▶ SOURCE MATERIAL
————————

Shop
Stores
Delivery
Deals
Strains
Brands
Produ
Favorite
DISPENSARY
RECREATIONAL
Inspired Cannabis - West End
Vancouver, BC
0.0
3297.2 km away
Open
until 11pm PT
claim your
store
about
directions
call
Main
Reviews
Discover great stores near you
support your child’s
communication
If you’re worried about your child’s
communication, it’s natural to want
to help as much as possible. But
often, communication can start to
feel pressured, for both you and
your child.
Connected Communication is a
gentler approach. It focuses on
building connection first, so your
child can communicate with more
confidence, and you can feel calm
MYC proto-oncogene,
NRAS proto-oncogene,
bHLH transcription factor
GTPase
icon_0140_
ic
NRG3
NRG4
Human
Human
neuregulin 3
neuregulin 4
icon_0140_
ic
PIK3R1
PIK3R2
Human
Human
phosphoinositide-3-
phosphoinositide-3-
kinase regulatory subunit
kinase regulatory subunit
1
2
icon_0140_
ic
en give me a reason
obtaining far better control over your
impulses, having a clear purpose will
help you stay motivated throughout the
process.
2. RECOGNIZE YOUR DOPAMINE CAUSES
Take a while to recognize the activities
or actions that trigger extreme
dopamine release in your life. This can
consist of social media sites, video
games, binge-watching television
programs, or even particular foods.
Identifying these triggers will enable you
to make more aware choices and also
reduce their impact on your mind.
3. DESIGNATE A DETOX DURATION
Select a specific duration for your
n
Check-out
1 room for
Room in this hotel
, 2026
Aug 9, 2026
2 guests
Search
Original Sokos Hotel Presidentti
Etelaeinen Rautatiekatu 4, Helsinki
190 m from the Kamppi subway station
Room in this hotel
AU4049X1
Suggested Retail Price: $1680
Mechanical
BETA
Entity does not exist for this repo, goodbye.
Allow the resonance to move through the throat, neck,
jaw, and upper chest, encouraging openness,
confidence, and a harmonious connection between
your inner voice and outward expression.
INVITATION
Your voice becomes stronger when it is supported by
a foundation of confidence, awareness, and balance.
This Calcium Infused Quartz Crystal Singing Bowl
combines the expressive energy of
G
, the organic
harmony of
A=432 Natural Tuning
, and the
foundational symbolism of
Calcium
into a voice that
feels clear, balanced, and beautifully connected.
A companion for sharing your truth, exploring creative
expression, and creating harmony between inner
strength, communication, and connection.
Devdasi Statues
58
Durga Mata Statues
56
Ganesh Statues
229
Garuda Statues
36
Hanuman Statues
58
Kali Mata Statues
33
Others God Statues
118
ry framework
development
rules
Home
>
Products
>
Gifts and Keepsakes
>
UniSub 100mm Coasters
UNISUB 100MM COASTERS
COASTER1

————————

▶ EXERCISE INSTRUCTIONS
Quote every line of the records above, from the first down to the one holding "If you’re worried about your child’s", exactly as written.

▶ ANSWER
Shop
Stores
Delivery
Deals
Strains
Brands
Produ
Favorite
DISPENSARY
RECREATIONAL
Inspired Cannabis - West End
Vancouver, BC
0.0
3297.2 km away
Open
until 11pm PT
claim your
store
about
directions
call
Main
Reviews
Discover great stores near you
support your child’s
communication
If you’re worried about your child’s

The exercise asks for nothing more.